The CWA added a Supply Reliability Charge while allocating non-commodity revenues to all rate and charge categories including treatment and applying the debt and equity payments for the Carlsbad seawater desalination plant to the supply rate.
The Supply Reliability Charge utilizes a fixed charge to recover a portion of the QSA and Carlsbad desalination plant costs. The charge is set equal to the difference between the supply cost of desalination and the Imperial County purchases (including MWD’s wheeling charge) and a like amount of water purchased at MWD’s Tier 1 rate multiplied by 25 percent.
The charge is allocated to CWA member agencies on a pro-rata basis utilizing a five-year rolling average of M&I deliveries for each member agency.

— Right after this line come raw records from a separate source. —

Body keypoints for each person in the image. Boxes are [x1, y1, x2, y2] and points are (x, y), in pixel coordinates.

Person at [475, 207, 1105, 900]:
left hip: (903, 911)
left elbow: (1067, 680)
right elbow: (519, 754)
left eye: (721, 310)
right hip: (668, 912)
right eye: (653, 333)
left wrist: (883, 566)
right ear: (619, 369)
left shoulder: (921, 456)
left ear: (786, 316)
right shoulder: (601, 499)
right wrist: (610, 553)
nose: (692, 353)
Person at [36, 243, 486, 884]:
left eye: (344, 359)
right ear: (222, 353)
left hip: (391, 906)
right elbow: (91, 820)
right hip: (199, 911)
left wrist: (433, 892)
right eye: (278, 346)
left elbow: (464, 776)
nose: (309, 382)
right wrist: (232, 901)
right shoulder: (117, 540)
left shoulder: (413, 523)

The initial Supply Reliability Charge for 2016 was $26,000,000, the 2017 amount was $24,800,000, the 2018 total was $28,600,000, the 2019 total charge is $30,200,000, and the 2020 amount will be $37,430,000. Otay will account for $2,642,500 of the payments, Helix will provide $2,567,448, Padre Dam’s assessment is $896,531, and Lakeside will pay $261,513.
The CWA also has a Standby Availability Charge of $10 per acre or $10 per parcel under one acre; that amount will not change.
MWD’s Readiness to Serve Charge, which is set on a fiscal year basis and becomes effective July 1, involves credits for the standby charge and administrative costs.
The CWA’s share is allocated to member agencies based on a ten-year rolling average of demands. The CWA’s charge after standby and administrative credits was reduced from $22,406,380 in 2015-16 to $18,623,577 during 2016-17 to $16,291,858 for 2017-18 to $14,870,829 in 2018-19 and will be $12,909,485 for 2019-20. The 2019-20 payments will include $807,806 by Helix, $791,452 from Otay, $97,273 assessed to Padre Dam, and $18,043 charged to Lakeside.
The MWD Capacity Charge is allocated to CWA member agencies proportionally based on a five-year rolling average of flows during peak periods. The total charge to the CWA decreased from $12,406,380 for 2016 to $9,105,600 in 2017, increased to $9,902,340 for 2018, was dropped to $8,262,020 during 2019, and will be $8,019,440 in 2020.
Otay will contribute $586,571, Helix will fund $498,862, Padre Dam will provide $222,218, and Lakeside will pay $94,044.
The CWA also has a System Capacity Charge which is a one-time charge for new system connections and recovers the proportionate cost of the existing and planned system serving the new customers.
The System Capacity Charge which increased from $4,840 per meter equivalent in 2016 to $5,029 for 2017 to $5,099 during 2018 to $5,257 for 2019 will be $5,301 per meter equivalent in 2020. A Water Treatment Capacity Charge which recovers a portion of the regional water treatment facility expenses but exempts the City of Del Mar, City of Escondido, and City of Poway customers who cannot benefit from that service will increase from $146 to $147 per meter equivalent and was $123 during 2016, $128 for 2017, and $141 in 2018.
In 2017 the CWA board approved a change in the annexation fee structure from a processing fee and a per-acre annexation fee to a flat annexation application fee after a cost analysis determined that parcel size had little impact on the CWA’s staff time.
The annexation application fee which was $10,340 in 2018 and $10,681 during 2019 will be $10,749 for 2020. That fee does not include the CWA member agency and MWD annexation fees, nor does it include the Local Agency Formation Commission processing fee.